• [What to produce] When you output the entries, begin with the first line and end with the line containing "(3,3'-diaminobenzidine) immunohistochemical staining", keeping each line exactly as it is.

• [Input for this task]
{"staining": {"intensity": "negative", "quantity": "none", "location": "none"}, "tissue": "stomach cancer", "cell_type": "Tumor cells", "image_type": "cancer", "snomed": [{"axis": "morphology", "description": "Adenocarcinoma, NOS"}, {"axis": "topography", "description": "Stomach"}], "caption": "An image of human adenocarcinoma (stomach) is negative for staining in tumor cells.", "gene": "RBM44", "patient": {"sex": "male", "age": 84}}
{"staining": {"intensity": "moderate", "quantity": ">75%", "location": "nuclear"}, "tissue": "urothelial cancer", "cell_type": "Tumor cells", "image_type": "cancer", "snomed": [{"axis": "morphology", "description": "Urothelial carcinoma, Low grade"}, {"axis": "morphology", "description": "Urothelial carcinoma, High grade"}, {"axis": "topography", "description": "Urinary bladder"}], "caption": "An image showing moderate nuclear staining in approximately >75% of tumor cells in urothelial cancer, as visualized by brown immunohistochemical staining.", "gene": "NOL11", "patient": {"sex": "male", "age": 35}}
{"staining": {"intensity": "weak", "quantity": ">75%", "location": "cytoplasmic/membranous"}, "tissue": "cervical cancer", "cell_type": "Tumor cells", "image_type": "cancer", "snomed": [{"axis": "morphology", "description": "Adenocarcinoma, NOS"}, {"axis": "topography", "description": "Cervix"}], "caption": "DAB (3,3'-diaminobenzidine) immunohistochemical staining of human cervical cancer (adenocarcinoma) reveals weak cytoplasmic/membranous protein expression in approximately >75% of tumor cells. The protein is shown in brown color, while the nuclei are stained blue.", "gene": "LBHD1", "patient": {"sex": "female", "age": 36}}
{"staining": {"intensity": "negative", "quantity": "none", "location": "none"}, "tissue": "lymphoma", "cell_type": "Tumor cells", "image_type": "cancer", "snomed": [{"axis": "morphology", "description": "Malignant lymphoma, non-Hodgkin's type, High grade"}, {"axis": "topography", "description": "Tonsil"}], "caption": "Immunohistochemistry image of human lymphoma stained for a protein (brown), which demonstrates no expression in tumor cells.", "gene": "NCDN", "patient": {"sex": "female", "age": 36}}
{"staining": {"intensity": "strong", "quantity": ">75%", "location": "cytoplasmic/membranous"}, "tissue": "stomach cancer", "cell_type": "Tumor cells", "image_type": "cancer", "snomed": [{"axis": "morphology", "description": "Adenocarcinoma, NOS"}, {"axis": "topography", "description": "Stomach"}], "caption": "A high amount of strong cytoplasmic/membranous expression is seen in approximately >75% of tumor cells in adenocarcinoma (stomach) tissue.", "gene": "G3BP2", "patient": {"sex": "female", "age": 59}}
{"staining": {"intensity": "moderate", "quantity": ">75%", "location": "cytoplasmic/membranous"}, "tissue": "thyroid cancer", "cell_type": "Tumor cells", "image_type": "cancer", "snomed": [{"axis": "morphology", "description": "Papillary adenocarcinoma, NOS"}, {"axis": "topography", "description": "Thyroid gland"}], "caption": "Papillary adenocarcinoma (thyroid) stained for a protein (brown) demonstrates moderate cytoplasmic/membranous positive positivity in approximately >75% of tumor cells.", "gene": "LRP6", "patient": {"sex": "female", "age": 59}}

• [Response to this task]
{"staining": {"intensity": "negative", "quantity": "none", "location": "none"}, "tissue": "stomach cancer", "cell_type": "Tumor cells", "image_type": "cancer", "snomed": [{"axis": "morphology", "description": "Adenocarcinoma, NOS"}, {"axis": "topography", "description": "Stomach"}], "caption": "An image of human adenocarcinoma (stomach) is negative for staining in tumor cells.", "gene": "RBM44", "patient": {"sex": "male", "age": 84}}
{"staining": {"intensity": "moderate", "quantity": ">75%", "location": "nuclear"}, "tissue": "urothelial cancer", "cell_type": "Tumor cells", "image_type": "cancer", "snomed": [{"axis": "morphology", "description": "Urothelial carcinoma, Low grade"}, {"axis": "morphology", "description": "Urothelial carcinoma, High grade"}, {"axis": "topography", "description": "Urinary bladder"}], "caption": "An image showing moderate nuclear staining in approximately >75% of tumor cells in urothelial cancer, as visualized by brown immunohistochemical staining.", "gene": "NOL11", "patient": {"sex": "male", "age": 35}}
{"staining": {"intensity": "weak", "quantity": ">75%", "location": "cytoplasmic/membranous"}, "tissue": "cervical cancer", "cell_type": "Tumor cells", "image_type": "cancer", "snomed": [{"axis": "morphology", "description": "Adenocarcinoma, NOS"}, {"axis": "topography", "description": "Cervix"}], "caption": "DAB (3,3'-diaminobenzidine) immunohistochemical staining of human cervical cancer (adenocarcinoma) reveals weak cytoplasmic/membranous protein expression in approximately >75% of tumor cells. The protein is shown in brown color, while the nuclei are stained blue.", "gene": "LBHD1", "patient": {"sex": "female", "age": 36}}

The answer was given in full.